Passa-se algo de estranho no mundo das músicas pirosas.
Divido-as em dois grupos:
- Grupo A: músicas feitas em Portugal.
- Grupo B: músicas feitas no estrangeiro.
O Grupo A é representado por criadores como Barreiros,
Carreira (os três; ou já serão quatro?), Sardet. O Grupo B, por sua vez, é caracterizado por
lucrar com aquela que eu apelido de “Defesa I Love You”: qualquer parvoíce
lamechas soa bem quando dita em inglês.
Consequências: as Grandes Bandas de
hoje são Carreiras em potência, são Barreiros traduzidos, são Sardets tão bons
como o original (ou seja, ostensivamente vulgares). Vou agarrar em dois
casos paradigmáticos, sem querer ofender ninguém (muito menos designers):
Carreira Pai e Coldplay.
Leiamos com profunda atenção as letras de uma música de cada
artista. Comecemos pelo actual sucesso “Paradise”, dos Colplay, que em
português significa “Paraíso”. Viram? Ainda nem chegámos ao refrão da música e
já se aproxima perigosamente do nome de um bar gay.
When she was just a girl
She expected the world
But it flew away from her reach so
She ran away in her sleep
And dreamed of
Para-para-paradise, para-para-paradise, para-para-paradise
Every time she closed her eyes
Não precisamos de mais versos (também não é preciso
transformar isto numa experiência dolorosa para todos). Traduzamos, então, este
belíssimo poema para a nossa língua, i.e., vamos lá ver se a beleza intrínseca
da coisa, qual Divina Comédia traduzida pelo Vasco Graça Moura, sobrevive à
tradução e transpira sem travões:
Quando ela era apenas uma rapariga
Estava à espera do mundo
Mas ele escapou-se do seu alcance e portanto
Ela fugiu durante o sono
E sonhou com
Para-para-paraíso, para-para-paraíso, para-para-paraíso
Sempre que fechava os olhos
O que temos aqui? Uma miúda a sonhar. Com quê? Com o nome de um bar gay. E é só. Podia dar mais
exemplos: ao longo da letra falam-nos de “lágrimas que se transformam em
cascatas” ou “a vida continua e torna-se pesada”; e há até dois versos
brilhantes nos quais o vocalista canta:
La-la-la-la-la-la-la
La-la-la-la-la-la-la-la-la-la
Aquela coisa mágica que faz os fãs da banda chorar a torto e
a direito deve ter desaparecido na tradução. Toda a gente sabe que o português
apresenta enormes dificuldades de expressão.
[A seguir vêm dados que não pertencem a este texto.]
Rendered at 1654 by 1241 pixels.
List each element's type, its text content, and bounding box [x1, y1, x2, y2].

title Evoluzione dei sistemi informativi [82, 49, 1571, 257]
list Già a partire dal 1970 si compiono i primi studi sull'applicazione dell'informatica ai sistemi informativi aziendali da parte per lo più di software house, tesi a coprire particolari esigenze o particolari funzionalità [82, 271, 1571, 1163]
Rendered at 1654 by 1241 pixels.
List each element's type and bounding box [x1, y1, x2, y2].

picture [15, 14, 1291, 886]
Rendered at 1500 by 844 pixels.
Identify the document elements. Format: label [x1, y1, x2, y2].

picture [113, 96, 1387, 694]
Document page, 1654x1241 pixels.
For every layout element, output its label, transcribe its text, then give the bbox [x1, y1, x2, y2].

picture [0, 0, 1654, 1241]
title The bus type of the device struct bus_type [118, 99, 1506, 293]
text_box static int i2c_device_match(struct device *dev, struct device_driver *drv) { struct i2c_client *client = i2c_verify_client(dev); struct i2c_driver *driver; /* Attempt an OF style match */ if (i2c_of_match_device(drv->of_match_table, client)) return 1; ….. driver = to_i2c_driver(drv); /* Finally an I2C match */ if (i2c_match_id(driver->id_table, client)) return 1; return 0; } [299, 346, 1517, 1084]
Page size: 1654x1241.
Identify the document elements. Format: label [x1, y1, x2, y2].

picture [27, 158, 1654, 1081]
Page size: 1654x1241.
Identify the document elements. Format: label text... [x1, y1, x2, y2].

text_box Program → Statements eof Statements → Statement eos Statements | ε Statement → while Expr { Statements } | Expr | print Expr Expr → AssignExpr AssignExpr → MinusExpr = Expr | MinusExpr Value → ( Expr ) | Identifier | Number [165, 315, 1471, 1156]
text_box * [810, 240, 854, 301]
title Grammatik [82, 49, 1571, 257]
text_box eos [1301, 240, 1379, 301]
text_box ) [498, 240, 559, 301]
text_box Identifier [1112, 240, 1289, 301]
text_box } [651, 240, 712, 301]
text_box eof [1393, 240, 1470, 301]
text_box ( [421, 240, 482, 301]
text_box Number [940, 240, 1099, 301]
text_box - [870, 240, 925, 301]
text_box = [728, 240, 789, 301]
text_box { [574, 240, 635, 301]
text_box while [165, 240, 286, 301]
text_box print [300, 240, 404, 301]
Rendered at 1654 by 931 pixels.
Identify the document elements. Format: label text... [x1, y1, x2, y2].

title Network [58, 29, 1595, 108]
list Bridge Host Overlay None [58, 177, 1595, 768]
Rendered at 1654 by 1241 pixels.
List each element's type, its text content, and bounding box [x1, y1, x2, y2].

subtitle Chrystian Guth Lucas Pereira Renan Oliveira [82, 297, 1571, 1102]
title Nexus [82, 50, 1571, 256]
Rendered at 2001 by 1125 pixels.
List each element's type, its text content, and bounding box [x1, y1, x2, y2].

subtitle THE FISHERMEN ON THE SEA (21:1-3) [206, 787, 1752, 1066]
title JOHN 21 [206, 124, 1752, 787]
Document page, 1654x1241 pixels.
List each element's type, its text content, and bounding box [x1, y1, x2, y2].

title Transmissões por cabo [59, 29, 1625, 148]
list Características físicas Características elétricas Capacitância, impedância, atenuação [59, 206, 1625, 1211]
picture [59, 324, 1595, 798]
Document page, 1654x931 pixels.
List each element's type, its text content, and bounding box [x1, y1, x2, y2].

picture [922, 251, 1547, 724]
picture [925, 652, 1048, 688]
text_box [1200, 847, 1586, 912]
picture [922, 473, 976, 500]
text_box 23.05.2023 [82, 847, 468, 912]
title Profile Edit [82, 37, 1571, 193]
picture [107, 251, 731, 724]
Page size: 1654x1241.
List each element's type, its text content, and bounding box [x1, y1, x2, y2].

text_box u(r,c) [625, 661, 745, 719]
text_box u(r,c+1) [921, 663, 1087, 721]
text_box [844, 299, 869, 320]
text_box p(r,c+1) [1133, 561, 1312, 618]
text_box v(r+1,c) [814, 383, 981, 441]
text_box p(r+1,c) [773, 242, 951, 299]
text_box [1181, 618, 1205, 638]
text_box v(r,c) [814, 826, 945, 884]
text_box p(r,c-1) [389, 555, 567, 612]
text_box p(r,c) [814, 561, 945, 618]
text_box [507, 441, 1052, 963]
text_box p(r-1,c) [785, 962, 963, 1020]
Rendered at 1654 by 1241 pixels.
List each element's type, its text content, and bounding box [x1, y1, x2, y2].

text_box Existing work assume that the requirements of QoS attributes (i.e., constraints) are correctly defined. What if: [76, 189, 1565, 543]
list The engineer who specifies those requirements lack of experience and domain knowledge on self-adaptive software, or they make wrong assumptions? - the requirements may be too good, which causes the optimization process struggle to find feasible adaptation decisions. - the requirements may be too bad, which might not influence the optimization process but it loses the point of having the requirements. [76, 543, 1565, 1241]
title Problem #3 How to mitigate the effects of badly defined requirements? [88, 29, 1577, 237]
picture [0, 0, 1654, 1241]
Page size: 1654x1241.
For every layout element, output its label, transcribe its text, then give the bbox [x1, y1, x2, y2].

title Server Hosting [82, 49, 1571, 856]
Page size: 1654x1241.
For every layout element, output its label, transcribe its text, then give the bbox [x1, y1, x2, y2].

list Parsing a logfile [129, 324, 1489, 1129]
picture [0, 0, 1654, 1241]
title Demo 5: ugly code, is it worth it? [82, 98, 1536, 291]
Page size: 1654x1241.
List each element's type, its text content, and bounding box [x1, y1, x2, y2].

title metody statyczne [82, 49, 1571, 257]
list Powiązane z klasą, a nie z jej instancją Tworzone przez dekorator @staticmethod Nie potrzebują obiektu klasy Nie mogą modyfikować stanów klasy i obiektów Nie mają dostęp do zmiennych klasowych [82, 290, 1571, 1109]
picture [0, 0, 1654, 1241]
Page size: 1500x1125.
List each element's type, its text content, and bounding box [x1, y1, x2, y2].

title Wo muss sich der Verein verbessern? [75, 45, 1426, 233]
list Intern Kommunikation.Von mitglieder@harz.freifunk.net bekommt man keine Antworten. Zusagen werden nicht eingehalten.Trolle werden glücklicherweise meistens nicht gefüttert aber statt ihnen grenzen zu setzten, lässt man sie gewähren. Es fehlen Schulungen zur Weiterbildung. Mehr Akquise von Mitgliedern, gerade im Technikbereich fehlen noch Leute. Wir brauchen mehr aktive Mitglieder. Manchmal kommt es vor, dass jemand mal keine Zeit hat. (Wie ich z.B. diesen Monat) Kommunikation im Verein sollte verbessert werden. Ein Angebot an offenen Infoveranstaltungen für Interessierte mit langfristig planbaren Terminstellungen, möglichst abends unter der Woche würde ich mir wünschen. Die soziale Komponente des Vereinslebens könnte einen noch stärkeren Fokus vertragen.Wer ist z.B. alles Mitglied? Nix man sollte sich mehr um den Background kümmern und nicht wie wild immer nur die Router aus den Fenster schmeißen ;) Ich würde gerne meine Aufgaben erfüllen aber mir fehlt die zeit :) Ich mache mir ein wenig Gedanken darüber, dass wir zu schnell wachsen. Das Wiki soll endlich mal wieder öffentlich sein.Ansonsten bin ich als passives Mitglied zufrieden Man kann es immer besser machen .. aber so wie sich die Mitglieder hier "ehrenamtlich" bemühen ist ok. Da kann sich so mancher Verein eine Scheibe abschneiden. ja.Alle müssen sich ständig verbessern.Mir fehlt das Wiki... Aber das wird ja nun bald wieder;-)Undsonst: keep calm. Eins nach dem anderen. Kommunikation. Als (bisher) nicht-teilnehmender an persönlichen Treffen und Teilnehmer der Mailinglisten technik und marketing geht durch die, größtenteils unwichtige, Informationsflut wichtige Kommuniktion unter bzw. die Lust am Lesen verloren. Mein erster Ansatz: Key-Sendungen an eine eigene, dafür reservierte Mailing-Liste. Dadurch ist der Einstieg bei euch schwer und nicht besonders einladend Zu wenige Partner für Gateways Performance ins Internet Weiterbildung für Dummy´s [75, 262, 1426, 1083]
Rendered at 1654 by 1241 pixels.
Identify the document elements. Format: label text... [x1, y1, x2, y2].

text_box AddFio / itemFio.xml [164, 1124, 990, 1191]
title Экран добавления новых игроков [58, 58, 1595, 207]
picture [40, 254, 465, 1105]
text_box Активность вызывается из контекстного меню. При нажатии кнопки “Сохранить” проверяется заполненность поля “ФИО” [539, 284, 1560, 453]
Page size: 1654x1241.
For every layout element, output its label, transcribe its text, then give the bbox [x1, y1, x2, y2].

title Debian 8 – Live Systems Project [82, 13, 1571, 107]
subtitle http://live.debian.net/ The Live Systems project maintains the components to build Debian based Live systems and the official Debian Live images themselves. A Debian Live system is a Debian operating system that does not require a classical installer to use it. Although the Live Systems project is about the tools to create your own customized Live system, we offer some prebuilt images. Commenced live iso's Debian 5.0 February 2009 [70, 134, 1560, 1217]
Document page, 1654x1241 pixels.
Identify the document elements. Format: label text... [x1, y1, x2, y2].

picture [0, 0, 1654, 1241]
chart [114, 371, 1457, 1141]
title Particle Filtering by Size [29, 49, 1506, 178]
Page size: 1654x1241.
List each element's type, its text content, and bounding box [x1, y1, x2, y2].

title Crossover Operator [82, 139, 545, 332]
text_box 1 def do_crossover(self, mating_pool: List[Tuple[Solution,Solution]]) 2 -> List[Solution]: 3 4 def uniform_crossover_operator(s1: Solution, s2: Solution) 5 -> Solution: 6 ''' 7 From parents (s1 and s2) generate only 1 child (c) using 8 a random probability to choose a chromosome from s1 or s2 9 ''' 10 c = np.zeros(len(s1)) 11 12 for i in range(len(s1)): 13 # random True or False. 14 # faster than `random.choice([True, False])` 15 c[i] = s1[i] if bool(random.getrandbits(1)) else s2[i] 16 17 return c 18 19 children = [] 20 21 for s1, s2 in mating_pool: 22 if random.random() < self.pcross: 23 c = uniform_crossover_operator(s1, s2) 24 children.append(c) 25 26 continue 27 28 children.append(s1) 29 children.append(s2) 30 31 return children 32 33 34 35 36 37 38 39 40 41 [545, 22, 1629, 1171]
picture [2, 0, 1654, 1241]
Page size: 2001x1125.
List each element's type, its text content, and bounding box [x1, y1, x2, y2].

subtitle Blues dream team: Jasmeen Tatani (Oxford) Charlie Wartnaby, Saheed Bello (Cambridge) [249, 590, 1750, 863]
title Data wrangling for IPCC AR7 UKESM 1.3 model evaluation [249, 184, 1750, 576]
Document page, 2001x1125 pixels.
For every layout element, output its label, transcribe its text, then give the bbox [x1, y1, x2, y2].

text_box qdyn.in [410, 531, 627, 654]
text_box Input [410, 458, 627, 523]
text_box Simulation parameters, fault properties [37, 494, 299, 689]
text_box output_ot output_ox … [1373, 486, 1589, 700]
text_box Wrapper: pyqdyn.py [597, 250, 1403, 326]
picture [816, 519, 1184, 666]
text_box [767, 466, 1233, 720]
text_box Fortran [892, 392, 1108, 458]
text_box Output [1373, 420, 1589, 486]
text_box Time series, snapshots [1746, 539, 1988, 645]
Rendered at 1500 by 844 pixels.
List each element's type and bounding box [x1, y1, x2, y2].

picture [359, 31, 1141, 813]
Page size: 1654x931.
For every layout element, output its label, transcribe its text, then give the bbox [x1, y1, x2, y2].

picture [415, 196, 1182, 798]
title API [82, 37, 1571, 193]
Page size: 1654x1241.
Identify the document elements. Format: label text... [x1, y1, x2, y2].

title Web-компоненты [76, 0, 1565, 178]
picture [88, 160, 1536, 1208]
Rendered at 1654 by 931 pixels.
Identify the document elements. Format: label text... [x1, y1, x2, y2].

Agarremos, então, num exemplo oposto. Aqui está um dos
poemas mais significativos de Carreira pai, o refrão de “Os Sonhos de Menino”:
E hoje a cantar
Em cada canção trago esse lugar no meu coração
Criança que fui e homem que sou, e nada mudou
E hoje a cantar não posso esquecer aquele lugar que me viu
nascer
Tão bom recordar aquele cantinho
E os sonhos de menino
“Eh, que piroseira”, vociferam já os fãs de Coldplay,
enquanto preparam um furioso e-mail dirigido ao autor deste blog. Mas calma.
Sim, é Tony Carreira: o nome do homem tem um “y” e ele é a estrela do pic-nic
gigante do Continente. Mas que nos diz isso sobre o poeta? Vamos lá traduzir
“Os Sonhos de Menino” para o inglês dos Coldplay:
And today as I sing
In every song
I carry that place in my heart
The child I was, the man I am, nothing has changed
And today as I sing I cannot forget
That place that saw me being born
It’s so good to remembre that little corner
And those little boy’s dreams
Há aqui qualquer coisa, há que admiti-lo. Eu diria até que a
banalidade inicial foi transformada, pela língua de Shakespeare, numa profunda
reflexão sobre o envelhecimento, sobre a Arte, e sobre aquilo que dá significado
à vida. Mas o principal não é aquilo que um Tony Inglês poderia ou não
transmitir aos seus fãs; é perceber que se “Those Little Boy’s Dreams” fosse
cantado e tocado pelos Coldplay ninguém daria pela diferença.